I learned about this from a good friend of mine that was having trouble trying to sell the homes I was building. Suddenly, one day he started selling them and I thought, great. But what was happening was he was hiring a Vietnamese remodeler to come into my homes and fix all these little things that were culturally wrong with them. So I was building them and he was fixing these little things for around $3,000, and then people were buying them up.

Merchandising Display Homes for the Multi-Cultural Market
Do your research. If you have one dominant ethnic group in your area then get to know them. Learn a little of the language and the culture. That will turn you into a friendly face and allow you to understand the culture and their likes and dislikes.

If you build those things in as they’re pointed out to you, you’ll sell more homes than your competitor. People want to pass down their traditions to their families.

Homes in the Middle East they have a living area on the roof. One of the things we did for our Middle Eastern buyers was put a flat roof top on the garage so that they would have an area similar to what they had in their homeland.

Adapting for Multiple Buyers
I made an excel sheet and put all the preferences by ethnic group and rated the groups by local population. Then I went through the amenities and decided which ones were a plus and which were of less importance. Another example is for Muslims it’s very important the way the toilets face. They shouldn’t ever face, depending on where you are, towards Mecca.  Also, it’s very important for them to have a separate area for them to wash their face and hands before prayer that’s not beside a latrine or toilet. For many people that’s just an amenity, a little thing. But for Muslim buyers it was essential. So we could point those things out when showing a home to someone that was Muslim.

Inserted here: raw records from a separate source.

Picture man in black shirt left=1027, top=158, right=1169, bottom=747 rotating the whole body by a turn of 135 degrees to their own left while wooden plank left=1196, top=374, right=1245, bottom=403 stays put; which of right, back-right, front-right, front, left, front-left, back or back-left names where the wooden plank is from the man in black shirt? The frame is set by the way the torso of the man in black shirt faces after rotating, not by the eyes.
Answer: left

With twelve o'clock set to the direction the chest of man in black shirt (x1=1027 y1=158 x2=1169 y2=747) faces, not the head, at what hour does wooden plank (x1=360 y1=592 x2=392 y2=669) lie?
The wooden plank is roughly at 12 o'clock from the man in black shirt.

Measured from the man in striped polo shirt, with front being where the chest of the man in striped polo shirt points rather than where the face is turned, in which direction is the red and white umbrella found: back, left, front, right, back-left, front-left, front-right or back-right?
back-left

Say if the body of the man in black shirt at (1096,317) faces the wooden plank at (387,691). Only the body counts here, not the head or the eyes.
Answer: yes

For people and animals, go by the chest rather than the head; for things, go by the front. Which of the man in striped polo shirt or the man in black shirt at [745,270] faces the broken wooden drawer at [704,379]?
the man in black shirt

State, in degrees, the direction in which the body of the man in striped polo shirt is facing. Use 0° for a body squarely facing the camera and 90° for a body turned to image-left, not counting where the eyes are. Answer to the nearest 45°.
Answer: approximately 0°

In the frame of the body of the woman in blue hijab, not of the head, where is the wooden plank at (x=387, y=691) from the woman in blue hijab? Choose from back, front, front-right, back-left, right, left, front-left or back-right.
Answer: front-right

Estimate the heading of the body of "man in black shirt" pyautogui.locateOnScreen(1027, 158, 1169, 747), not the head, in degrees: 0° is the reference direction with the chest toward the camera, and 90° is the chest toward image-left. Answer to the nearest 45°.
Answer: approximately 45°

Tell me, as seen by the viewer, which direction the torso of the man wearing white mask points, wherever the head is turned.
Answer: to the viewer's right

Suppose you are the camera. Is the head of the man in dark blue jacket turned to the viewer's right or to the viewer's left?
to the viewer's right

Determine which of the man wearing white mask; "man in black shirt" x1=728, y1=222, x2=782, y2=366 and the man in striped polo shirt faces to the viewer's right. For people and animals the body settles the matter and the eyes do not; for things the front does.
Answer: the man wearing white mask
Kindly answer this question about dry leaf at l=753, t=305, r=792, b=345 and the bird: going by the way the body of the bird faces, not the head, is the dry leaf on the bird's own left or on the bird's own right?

You don’t need to do a separate plan for every ethnic group. You can instead incorporate these things in such a way that the larger groups in your area find what they are looking for.

The Sales Presentation
Being able to speak the language is a big thing. So if you have an agent or an employee that can speak the language that will help a lot. For a lot of immigrant families it’s difficult for the older ones to learn a new language. So often times the younger ones will do the translating. Being able to speak directly to someone, especially the decision maker or buyer, in their language is a big help.

Even adapting your office to the culture helps the buyer to feel comfortable. If you entered an office in China and they had some baseball memorabilia displayed, you would feel a little bit more at home.

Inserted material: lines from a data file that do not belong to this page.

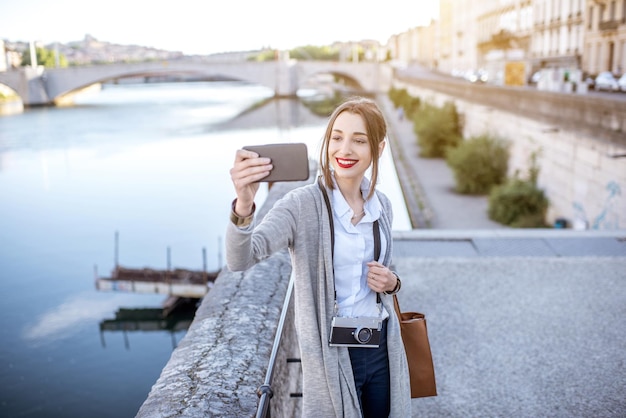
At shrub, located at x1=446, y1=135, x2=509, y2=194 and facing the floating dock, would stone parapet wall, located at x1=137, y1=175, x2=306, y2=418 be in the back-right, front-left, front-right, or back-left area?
front-left

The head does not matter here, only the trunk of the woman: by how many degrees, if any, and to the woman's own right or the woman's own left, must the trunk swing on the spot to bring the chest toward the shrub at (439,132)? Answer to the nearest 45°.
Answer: approximately 135° to the woman's own left

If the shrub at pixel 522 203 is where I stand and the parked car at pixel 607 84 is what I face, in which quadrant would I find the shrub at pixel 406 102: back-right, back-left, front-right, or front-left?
front-left

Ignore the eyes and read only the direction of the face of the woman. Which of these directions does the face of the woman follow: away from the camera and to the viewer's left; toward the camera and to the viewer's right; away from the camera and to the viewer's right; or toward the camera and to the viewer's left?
toward the camera and to the viewer's left

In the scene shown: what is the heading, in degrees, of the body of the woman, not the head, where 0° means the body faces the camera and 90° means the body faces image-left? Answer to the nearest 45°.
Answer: approximately 315°

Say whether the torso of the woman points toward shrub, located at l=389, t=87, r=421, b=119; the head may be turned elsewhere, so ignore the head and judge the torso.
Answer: no

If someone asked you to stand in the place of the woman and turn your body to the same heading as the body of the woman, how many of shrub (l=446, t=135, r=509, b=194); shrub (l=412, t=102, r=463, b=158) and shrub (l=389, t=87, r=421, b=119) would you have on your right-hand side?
0

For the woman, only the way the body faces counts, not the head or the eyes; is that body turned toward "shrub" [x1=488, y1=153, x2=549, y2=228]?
no

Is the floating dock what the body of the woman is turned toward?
no
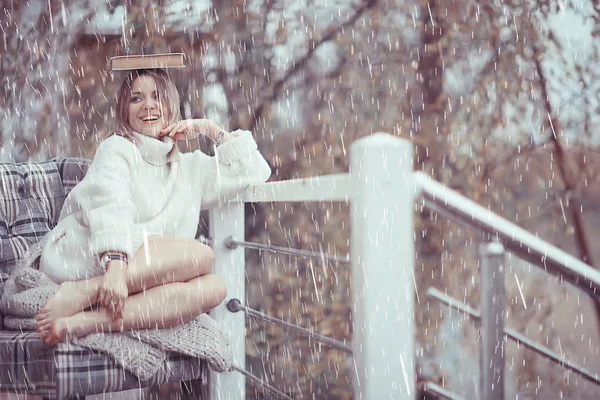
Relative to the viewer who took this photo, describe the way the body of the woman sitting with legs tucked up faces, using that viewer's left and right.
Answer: facing the viewer and to the right of the viewer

The translating of documents can be difficult, but if you’re into it deep enough, getting those documents translated is great.

Another thing we would do for our traditional Muslim families is have two living areas, one for the males and one for the females.  If you’re sensitive to that, then you can point it out. You can point out the two living areas and they will recognize that you are trying to help them. It’s something that’s sensitive for them and because of your addressing it they will become more comfortable buyers.

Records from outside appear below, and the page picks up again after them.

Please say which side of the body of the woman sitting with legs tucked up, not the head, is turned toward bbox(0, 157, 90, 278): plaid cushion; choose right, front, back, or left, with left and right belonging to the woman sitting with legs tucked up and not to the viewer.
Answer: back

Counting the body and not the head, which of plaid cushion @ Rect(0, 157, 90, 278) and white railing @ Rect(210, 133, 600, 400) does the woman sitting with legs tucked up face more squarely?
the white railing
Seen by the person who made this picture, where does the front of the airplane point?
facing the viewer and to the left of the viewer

If you aren’t seeing an increase in ethnic buyers yet, you will.  Watch the trends in your market; what different nationalities and cultures do you see moving in.  Then, do your homework; learn their cultural preferences and begin looking for ways to incorporate them in your floor plans.  By being culturally sensitive, you’ll get a big head start on your competitors and quickly build relationships that lead to referrals and more sales.

Listen to this weeks audio interview.

Comments (1)

Jack Mossman - The Nines Team at Keller Williams in Stockton
The Nines Team At Keller Williams - Stockton, CA
The Nines Team at Keller Williams in Stockton

Jerry - Great information.  We have such a hard time getting our local builders to vary from their tried and true plans.  They see it as catering to the minority of buyers ... in reality, most of the adjustments made have little impact on buyers without a cultural mind-set.  The highest number of surnames in purchases are: Hispanic, Indian and Chinese .... I like the "upgrade" options that could accommodate some of the cultural preferences.